High speed Internet connections allow you to find great information in seconds, but unlimited access to the whole world is not necessary to make your business run effectively. Everyone needs to process credit and debt card information, but do the machines that process card information talk only to the processor or do they talk to anyone that asks for a connection? Simple restrictions can make a big difference. If you have a retail Internet gateway the default installation will allow access from your network to any place in the world. Freedom is great but with the amount of Internet traffic significant information can be lost. Last year’s breech at Target had 60,000 alerts about the intrusion that were lost in the noise of information overload. Restricting where you can go on the Internet does cause some problems. On client could not order sugar free candy from Amazon because the web destination site was in Switzerland. This caused a few emails and phone calls, but this candy was ordered and the access was closed after the transaction.

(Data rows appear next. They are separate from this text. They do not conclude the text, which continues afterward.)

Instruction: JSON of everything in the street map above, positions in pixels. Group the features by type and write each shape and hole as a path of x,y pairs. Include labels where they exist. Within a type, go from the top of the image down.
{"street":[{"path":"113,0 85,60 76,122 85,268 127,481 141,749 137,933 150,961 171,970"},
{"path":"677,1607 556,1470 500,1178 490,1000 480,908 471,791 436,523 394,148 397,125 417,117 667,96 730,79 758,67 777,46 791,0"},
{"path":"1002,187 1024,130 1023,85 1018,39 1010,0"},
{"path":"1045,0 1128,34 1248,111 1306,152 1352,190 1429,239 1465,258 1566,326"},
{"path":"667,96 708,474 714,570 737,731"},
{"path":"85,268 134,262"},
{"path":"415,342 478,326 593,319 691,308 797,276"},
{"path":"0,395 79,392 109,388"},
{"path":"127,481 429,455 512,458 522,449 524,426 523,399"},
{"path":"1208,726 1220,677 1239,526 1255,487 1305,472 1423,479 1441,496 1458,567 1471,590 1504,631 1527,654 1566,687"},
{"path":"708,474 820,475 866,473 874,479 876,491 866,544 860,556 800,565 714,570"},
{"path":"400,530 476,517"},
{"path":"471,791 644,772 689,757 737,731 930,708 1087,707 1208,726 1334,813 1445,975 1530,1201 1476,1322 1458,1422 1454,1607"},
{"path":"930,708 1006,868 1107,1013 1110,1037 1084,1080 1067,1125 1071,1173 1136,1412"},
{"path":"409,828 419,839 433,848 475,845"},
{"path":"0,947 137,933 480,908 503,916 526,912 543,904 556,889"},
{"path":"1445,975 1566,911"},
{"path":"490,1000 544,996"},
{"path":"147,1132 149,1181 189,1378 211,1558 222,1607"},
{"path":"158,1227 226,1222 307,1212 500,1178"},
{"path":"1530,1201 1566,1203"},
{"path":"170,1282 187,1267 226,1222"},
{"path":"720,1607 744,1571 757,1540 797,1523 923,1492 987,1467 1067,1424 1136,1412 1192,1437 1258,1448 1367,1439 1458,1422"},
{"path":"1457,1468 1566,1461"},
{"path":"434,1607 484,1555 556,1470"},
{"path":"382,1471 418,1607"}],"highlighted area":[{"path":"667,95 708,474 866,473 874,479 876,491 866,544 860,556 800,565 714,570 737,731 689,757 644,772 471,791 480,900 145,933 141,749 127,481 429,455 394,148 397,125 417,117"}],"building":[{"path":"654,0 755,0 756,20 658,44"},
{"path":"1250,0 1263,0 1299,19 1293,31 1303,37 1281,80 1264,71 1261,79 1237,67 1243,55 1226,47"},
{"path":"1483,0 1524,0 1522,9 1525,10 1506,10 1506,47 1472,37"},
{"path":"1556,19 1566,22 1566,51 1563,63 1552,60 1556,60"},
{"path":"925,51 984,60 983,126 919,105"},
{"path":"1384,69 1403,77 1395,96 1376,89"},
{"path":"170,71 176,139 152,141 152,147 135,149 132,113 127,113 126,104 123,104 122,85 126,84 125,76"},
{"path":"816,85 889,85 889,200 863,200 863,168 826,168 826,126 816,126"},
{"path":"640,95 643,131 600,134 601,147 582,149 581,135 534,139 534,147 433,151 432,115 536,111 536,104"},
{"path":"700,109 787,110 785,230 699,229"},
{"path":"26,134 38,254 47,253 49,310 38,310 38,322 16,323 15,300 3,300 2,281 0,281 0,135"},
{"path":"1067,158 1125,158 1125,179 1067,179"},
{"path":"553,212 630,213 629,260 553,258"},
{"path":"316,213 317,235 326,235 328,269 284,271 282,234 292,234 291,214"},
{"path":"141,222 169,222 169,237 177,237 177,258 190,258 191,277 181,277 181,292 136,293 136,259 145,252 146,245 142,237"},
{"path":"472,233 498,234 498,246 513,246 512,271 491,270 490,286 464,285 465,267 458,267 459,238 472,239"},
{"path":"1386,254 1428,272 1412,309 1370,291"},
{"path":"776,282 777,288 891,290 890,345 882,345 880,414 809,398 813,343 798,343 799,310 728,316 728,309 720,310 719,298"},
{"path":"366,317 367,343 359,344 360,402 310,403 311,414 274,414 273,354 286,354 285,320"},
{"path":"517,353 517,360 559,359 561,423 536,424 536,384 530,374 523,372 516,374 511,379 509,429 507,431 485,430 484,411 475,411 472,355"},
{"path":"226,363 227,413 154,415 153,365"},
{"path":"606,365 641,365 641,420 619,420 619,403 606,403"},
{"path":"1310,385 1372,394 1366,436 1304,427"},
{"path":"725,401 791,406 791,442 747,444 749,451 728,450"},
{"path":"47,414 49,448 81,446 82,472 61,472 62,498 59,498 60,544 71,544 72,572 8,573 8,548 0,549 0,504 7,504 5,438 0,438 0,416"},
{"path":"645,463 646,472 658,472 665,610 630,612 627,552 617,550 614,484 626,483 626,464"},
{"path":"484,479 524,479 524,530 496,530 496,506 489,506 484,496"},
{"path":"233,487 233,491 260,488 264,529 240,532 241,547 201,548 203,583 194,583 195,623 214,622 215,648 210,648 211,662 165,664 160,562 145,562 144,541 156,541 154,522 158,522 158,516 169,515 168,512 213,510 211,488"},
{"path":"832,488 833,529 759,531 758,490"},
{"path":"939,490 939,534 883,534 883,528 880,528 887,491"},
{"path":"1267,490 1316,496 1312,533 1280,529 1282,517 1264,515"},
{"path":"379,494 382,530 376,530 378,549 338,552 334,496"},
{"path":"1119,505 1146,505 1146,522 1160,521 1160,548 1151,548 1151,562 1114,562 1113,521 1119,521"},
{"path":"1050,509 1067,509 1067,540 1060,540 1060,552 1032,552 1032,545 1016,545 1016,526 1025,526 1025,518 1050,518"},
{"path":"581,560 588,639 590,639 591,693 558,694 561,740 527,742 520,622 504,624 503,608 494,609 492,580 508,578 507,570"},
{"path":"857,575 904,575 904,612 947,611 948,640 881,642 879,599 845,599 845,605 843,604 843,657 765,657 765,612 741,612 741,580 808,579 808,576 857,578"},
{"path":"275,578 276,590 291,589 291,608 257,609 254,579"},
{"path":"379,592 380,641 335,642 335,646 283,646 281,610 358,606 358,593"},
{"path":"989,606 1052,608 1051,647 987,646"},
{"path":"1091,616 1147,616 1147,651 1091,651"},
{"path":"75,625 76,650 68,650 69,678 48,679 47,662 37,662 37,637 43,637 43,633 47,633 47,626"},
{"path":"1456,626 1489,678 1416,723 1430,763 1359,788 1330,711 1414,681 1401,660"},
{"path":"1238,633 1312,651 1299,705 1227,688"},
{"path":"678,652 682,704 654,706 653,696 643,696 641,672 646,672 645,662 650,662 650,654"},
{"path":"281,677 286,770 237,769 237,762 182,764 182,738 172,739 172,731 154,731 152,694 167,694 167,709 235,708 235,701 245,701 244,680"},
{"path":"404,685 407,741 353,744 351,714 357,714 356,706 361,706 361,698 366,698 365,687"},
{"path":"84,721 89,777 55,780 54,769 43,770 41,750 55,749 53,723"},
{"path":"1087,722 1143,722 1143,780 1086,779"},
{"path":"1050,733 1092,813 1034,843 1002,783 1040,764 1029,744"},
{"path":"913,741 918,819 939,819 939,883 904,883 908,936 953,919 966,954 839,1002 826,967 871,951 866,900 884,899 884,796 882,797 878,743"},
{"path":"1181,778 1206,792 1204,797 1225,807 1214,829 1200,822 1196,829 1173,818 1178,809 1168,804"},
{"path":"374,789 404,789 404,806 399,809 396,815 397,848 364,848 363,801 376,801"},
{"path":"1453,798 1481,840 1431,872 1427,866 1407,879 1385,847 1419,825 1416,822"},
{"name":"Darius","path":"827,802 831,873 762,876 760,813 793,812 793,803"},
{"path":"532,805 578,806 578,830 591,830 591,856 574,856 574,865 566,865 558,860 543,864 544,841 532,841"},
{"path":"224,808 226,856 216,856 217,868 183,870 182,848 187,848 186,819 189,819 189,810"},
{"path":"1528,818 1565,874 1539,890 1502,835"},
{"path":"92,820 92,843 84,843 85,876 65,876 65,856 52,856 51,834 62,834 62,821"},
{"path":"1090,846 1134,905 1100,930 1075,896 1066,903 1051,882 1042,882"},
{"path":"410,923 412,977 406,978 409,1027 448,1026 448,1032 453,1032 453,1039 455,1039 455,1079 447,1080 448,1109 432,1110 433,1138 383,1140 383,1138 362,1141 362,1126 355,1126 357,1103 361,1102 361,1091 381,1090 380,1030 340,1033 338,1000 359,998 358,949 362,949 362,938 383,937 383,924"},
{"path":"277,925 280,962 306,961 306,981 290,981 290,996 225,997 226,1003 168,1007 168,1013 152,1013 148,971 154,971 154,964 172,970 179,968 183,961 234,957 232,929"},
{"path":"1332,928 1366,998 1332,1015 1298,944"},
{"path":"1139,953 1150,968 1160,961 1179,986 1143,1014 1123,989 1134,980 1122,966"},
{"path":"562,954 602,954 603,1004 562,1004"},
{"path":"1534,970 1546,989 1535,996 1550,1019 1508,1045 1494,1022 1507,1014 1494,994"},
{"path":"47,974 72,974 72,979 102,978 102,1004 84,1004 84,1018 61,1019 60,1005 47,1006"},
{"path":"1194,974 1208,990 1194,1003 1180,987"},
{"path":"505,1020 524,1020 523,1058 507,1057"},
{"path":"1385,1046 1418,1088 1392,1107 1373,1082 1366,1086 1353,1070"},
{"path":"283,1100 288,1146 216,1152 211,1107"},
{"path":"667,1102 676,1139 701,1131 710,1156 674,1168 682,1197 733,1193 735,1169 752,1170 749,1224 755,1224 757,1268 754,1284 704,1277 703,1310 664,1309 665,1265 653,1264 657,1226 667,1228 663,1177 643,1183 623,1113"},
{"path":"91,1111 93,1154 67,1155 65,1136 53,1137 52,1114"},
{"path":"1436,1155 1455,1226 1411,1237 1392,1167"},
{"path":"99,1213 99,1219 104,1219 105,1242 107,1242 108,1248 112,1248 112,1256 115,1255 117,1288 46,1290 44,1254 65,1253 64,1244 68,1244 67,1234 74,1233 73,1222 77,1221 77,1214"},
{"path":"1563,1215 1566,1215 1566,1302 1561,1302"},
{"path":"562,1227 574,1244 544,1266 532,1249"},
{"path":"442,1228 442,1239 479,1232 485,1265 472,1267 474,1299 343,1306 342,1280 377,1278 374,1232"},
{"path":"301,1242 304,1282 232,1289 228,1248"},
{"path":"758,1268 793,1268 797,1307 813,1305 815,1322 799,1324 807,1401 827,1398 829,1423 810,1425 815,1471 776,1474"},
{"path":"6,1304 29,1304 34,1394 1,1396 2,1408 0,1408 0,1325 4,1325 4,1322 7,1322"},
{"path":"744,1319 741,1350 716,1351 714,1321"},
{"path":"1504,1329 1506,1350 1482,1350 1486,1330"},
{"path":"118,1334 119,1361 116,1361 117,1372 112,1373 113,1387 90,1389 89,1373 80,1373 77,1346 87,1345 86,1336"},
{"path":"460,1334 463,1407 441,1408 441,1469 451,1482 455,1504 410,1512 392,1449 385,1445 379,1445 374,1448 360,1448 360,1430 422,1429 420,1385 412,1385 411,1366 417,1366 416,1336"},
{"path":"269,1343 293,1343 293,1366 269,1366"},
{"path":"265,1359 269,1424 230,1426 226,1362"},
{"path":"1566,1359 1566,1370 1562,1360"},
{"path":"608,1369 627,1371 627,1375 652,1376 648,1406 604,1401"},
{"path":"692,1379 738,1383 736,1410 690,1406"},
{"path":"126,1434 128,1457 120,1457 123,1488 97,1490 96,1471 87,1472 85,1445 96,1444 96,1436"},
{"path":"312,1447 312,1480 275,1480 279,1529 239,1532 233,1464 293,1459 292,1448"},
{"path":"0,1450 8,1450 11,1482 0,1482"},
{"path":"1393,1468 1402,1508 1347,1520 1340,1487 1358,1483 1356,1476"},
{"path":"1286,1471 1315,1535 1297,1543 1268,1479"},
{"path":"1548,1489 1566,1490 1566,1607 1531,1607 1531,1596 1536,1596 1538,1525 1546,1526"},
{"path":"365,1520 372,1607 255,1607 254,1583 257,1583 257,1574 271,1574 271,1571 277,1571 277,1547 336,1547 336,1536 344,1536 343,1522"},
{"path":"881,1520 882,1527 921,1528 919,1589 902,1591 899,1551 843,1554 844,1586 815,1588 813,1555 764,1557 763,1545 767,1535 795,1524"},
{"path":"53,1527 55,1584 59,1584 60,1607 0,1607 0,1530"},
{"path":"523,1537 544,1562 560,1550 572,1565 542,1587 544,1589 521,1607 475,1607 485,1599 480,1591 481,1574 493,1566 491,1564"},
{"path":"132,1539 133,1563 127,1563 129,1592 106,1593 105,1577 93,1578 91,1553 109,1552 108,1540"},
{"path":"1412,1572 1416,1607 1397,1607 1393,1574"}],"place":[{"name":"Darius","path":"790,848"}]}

Next generation firewalls can restrict, collect and summarize what is flowing in and out of your business. Microsoft’s free program EMET should be loaded on each Windows system to impede access to your computers. Keep your Mac and Windows machines up to date with software patches. Use protection software at the computer to fend off attacks. Do not open suspicious email or attachments. Use a password manager to keeps complex unique passwords for every site and application. Your sensitive information should be encrypted. Regular backups should be done and stored in multiple locations. Sony Pictures Entertainment was hit with a strain of malware designed to wipe all computer hard drives within the company’s network. Restoring the information will occur after the investigation concludes. What would this cost your business? All new machines to run the company until the forensic analysis is complete?
One ounce of prevention is worth a pound of cure. Jason Spaltro, currently Sony’s Senior VP of Information Security, told CIO Magazine following an earlier hack of Sony’s servers: “It’s a valid business decision to accept the risk…. I will not invest $10 million to avoid a possible $1 million loss.” Sony Pictures had internal servers and computers taken over and gigabytes of information stolen. The $60 million dollar cyber insurance policy that Sony has may not cover the costs of this problem, How much cyber insurance does your business have?
IBM data loss study released this summer showed each lost record cost a small to medium business $62 in direct costs and $141 in indirect costs. This was for small business losses of less than 100,000 records. A Cyber insurance policy should only be necessary if your business is connect to the Internet.